* [PROBLEM STATEMENT]
For each line of the listing below that contains the string "Guide", copy the line.

* [DATA EXCERPTS]
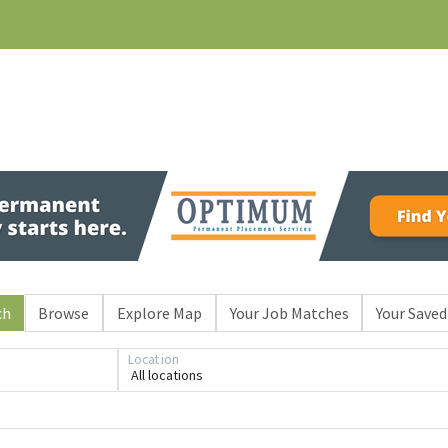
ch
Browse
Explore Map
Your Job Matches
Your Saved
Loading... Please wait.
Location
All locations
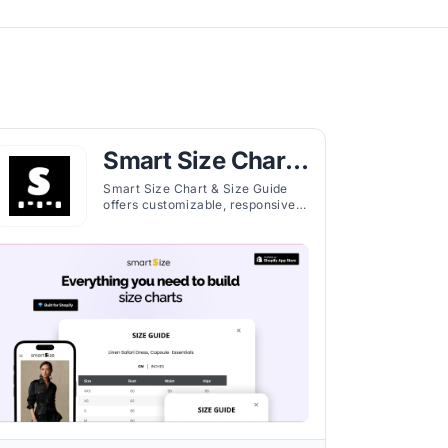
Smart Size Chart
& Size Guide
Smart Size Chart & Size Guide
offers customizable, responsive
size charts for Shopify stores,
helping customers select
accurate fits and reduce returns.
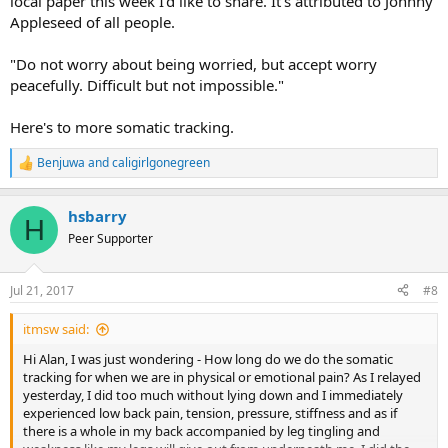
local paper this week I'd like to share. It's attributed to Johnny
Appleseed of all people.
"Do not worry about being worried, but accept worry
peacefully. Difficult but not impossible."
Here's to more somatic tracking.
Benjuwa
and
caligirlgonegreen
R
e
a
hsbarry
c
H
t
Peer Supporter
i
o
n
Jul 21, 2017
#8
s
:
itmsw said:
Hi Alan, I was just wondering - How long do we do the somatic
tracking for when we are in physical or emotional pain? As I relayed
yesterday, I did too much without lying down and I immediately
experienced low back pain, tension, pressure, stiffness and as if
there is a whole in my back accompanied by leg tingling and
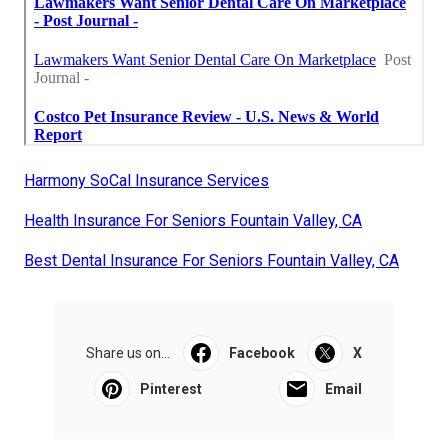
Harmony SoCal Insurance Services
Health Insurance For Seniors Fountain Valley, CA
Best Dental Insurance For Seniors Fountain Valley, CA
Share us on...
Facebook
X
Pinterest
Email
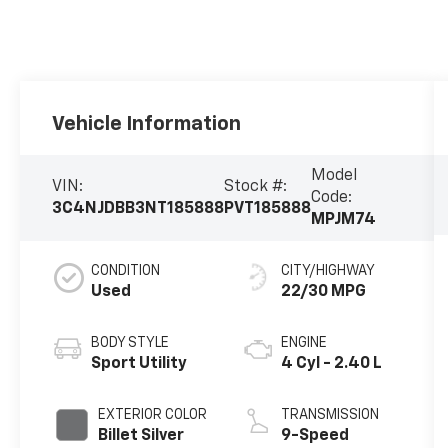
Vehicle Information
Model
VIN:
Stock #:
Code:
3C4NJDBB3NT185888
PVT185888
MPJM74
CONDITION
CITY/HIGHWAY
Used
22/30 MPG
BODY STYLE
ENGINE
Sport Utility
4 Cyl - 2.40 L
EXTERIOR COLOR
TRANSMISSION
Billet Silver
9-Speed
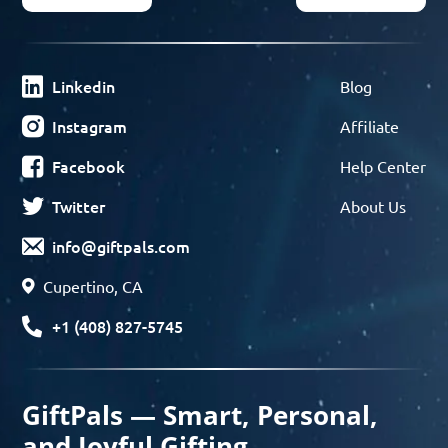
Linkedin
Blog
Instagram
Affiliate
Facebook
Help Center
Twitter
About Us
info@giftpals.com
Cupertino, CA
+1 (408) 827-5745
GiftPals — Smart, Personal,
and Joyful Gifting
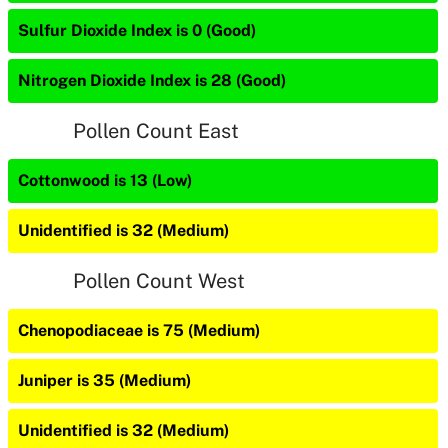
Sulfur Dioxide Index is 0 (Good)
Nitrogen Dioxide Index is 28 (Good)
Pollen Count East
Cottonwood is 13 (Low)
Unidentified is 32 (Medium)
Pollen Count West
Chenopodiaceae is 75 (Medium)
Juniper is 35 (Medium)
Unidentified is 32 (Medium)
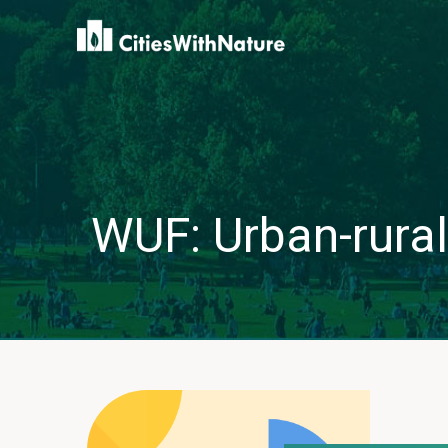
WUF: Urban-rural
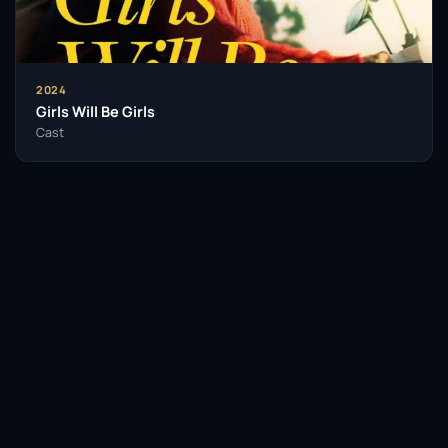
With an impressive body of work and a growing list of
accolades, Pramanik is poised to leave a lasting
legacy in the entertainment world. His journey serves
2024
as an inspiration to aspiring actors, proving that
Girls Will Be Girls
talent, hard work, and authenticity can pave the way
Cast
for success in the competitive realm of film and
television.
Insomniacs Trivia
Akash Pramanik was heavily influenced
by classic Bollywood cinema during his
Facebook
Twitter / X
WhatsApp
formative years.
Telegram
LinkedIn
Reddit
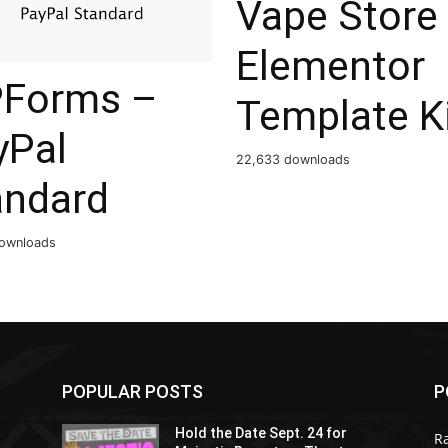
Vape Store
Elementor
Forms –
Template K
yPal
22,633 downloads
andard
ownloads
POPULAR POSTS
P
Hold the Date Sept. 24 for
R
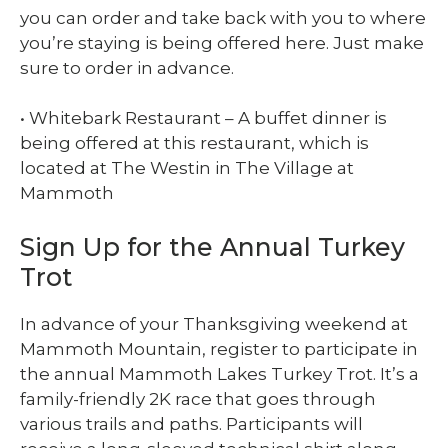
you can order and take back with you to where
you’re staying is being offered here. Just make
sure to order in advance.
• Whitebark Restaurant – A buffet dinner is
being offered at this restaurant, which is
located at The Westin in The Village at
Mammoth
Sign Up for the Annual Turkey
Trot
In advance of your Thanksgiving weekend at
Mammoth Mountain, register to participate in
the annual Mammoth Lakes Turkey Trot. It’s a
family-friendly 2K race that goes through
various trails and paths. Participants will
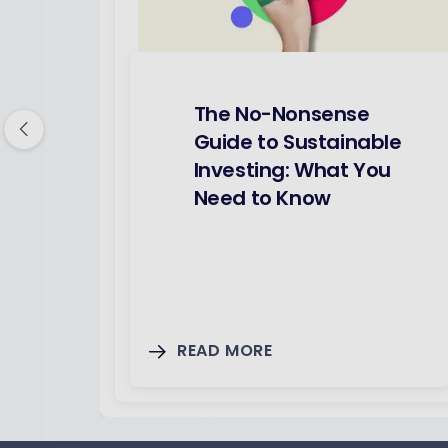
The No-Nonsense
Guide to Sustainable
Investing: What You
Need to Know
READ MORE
--
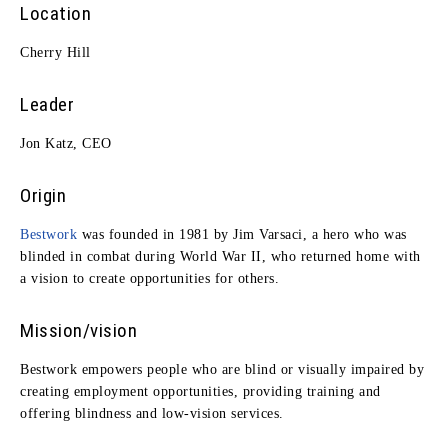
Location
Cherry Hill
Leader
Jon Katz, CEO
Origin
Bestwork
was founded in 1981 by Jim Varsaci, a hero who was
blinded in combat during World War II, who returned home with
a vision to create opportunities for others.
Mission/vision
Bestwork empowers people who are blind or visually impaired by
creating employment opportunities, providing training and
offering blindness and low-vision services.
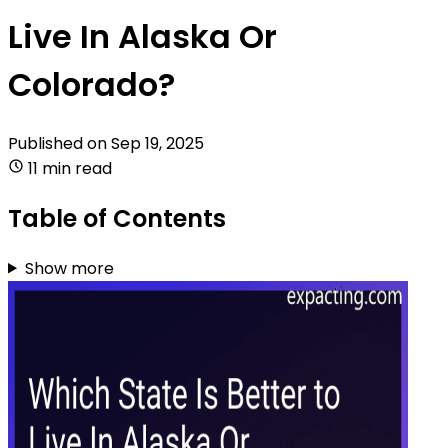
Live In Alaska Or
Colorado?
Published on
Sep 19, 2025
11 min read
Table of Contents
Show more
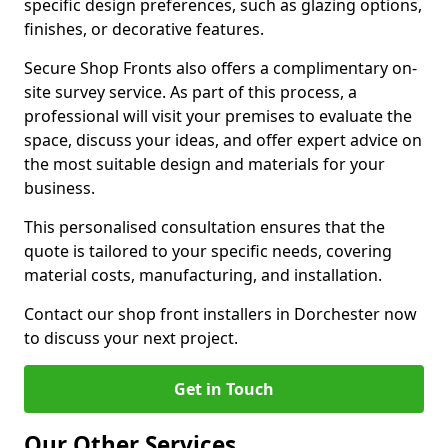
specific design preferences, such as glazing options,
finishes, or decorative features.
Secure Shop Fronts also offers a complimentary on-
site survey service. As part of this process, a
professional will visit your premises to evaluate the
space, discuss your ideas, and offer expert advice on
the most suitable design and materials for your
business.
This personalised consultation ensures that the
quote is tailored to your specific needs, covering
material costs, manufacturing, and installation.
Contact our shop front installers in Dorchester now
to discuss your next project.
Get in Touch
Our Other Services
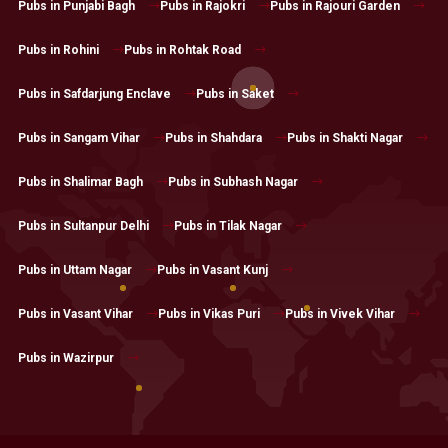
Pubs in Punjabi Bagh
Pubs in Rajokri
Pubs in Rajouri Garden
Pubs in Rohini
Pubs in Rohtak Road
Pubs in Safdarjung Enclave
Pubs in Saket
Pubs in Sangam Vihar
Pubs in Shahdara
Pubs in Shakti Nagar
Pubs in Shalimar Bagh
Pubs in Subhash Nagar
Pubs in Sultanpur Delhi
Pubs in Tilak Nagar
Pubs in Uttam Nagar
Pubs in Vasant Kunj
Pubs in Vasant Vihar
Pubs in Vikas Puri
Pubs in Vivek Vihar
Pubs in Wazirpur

* [TASK RESPONSE]
& Size Guide
Smart Size Chart & Size Guide
Guide to Sustainable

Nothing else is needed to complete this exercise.